Northern Ireland's health minister has threatened to ban smoking in all vehicles.
Edwin Poots, a member of the Democratic Unionist Party who sounds like a character from a Charles Dickens' novel (The Pickwick Papers comes to mind), said yesterday that he would consider banning smoking in all cars and not just those with children as passengers.
The BBC has the story here: Edwin Poots launches car smoking ban consultation. It includes a short response from me on behalf of Forest:
"We don't condone people smoking in cars with children present. It's inconsiderate, certainly, but the evidence doesn't support the argument that smoking in cars is a serious health risk to children. Legislation is a gross over-reaction. What next, a ban on smoking in the home?"
I was also asked to write a few worde for today's Belfast Telegraph. Link to follow.
Paul Rowlandson, a lecturer at the University of Ulster in Londonderry and Forest's spokesman in Northern Ireland, writes:
This is the predictable consequence of devolution - power is devolved to interfering arrogant busybodies. The tyranny of the council and the local assembly is worse than the tyranny of Westminster.
We now have a tax on plastic bags, a levy on large stores (Sainsburys, Tesco, M&S etc) to subsidise small businesses in city centres where consumers choose not to shop (IKEA are now likely to close their only NI store as a result), and now this illiberal attack on smokers. Nobody ever lost votes by attacking smokers.
In the BBC report it says 'The DUP's Jim Wells also said statistics from the Ulster Cancer Foundation showed 300,000 children throughout the UK are being referred to a GP every year as a result of tobacco smoke inhalation.

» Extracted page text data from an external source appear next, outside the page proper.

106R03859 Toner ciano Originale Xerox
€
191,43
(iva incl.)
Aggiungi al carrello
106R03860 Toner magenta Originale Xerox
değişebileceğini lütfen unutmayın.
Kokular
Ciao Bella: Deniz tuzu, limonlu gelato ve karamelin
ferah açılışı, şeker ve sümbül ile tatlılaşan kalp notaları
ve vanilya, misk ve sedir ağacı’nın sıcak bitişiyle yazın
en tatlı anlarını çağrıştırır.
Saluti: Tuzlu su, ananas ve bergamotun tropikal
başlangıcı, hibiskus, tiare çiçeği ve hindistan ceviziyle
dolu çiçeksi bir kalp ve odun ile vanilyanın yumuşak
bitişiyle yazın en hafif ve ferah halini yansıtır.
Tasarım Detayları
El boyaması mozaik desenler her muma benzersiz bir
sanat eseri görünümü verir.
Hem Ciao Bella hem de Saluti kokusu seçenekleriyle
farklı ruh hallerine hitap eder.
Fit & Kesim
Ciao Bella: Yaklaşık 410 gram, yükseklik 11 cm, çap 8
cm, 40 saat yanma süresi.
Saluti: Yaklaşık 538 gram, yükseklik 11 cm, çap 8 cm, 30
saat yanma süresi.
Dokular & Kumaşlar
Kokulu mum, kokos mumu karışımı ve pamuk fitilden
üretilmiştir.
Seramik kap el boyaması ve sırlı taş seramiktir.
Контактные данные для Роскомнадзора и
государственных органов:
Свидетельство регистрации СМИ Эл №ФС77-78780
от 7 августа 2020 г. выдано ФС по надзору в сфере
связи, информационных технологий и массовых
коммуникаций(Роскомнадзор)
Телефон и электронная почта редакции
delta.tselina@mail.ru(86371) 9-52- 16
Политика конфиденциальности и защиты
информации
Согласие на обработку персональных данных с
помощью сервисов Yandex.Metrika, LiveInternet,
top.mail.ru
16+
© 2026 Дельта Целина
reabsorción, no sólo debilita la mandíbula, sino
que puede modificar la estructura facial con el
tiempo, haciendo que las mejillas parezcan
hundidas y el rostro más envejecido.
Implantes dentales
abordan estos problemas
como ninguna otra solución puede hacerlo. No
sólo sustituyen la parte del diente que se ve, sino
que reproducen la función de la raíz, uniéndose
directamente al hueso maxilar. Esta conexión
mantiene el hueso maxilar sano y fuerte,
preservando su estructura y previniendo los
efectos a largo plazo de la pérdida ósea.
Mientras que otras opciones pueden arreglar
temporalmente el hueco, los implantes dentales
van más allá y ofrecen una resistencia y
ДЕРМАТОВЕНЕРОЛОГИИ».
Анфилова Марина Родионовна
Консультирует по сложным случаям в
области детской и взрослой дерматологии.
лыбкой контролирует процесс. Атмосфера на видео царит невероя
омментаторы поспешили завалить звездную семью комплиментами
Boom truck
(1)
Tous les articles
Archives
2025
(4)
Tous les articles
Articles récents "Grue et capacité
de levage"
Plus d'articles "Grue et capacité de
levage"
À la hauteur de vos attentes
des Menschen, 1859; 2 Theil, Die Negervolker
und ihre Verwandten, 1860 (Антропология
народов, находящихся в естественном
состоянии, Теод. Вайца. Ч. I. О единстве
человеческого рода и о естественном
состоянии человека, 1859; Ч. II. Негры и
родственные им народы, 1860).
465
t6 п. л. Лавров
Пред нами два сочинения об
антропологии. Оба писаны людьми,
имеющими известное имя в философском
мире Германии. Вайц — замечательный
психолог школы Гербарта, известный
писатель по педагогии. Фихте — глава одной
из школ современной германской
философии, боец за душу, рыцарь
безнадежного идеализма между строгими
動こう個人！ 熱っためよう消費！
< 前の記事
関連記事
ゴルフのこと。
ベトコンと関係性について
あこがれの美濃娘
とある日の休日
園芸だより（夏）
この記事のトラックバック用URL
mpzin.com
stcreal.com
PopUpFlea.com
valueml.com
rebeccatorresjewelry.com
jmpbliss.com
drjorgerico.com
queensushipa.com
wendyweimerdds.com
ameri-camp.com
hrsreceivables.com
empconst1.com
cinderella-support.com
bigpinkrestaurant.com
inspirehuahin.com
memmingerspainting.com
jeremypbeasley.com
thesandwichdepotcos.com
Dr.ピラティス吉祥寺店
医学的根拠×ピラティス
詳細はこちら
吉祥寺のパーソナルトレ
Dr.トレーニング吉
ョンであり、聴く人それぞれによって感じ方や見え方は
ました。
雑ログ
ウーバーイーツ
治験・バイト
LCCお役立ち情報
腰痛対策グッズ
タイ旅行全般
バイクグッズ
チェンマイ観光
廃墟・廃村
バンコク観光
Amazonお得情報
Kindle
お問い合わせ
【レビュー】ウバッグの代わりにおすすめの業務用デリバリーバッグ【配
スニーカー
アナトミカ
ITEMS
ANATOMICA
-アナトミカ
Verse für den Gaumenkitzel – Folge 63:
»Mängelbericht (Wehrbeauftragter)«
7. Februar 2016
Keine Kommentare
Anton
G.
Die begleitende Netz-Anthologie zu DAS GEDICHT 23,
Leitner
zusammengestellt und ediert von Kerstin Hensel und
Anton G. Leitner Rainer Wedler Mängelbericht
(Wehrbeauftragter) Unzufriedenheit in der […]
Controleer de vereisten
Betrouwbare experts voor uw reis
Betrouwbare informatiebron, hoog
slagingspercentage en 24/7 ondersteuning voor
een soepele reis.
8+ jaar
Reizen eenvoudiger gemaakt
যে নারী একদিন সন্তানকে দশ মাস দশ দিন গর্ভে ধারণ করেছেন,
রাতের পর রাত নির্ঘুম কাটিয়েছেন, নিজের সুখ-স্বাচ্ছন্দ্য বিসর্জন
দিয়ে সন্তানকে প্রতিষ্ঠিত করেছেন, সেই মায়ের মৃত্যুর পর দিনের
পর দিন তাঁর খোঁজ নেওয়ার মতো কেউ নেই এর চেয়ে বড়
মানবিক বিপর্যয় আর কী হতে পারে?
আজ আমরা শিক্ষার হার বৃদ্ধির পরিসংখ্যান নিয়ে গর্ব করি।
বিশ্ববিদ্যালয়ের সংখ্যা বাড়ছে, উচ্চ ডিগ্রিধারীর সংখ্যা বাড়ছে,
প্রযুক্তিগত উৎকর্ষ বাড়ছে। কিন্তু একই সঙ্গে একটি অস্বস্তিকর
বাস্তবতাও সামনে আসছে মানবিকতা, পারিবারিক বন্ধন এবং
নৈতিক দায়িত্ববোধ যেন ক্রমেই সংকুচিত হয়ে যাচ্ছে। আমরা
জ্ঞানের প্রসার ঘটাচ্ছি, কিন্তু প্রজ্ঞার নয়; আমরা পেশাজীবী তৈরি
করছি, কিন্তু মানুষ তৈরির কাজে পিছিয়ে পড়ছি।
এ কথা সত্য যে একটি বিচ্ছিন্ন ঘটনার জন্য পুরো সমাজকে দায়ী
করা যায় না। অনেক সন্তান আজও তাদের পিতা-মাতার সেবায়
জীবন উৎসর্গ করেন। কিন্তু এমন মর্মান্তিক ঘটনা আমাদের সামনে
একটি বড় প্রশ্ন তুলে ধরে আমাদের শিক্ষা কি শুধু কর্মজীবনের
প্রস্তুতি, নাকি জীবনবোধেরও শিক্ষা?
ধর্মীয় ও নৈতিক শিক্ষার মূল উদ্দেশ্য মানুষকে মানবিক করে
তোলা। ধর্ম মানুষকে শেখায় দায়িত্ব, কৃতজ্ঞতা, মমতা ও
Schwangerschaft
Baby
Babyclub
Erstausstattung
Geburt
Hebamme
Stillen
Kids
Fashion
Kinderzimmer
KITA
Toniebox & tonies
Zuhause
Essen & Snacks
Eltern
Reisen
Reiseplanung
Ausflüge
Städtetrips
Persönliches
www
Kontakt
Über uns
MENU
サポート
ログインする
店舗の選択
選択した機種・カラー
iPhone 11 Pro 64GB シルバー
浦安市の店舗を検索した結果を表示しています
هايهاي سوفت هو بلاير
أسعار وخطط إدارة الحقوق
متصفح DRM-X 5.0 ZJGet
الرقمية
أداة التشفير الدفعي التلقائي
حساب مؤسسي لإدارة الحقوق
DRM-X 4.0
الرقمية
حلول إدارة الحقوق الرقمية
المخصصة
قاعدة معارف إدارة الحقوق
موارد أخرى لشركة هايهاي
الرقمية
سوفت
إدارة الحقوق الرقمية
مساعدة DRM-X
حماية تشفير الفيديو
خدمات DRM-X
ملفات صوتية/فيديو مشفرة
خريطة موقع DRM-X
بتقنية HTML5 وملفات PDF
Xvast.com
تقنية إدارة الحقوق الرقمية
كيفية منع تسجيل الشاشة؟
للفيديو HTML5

He said 9,500 of these cases led to hospital visits.'
Is there any evidence for this? The RCP estimates that 300,000 children are referred to GPs for consultations for ailments which the RCP attributes to passive smoking, even though their own figures show a “progressive increase in relative incidence for lower respiratory infections, wheeze, asthma and meningitis with increasing socio-economic deprivation” (p110 of the RCP report).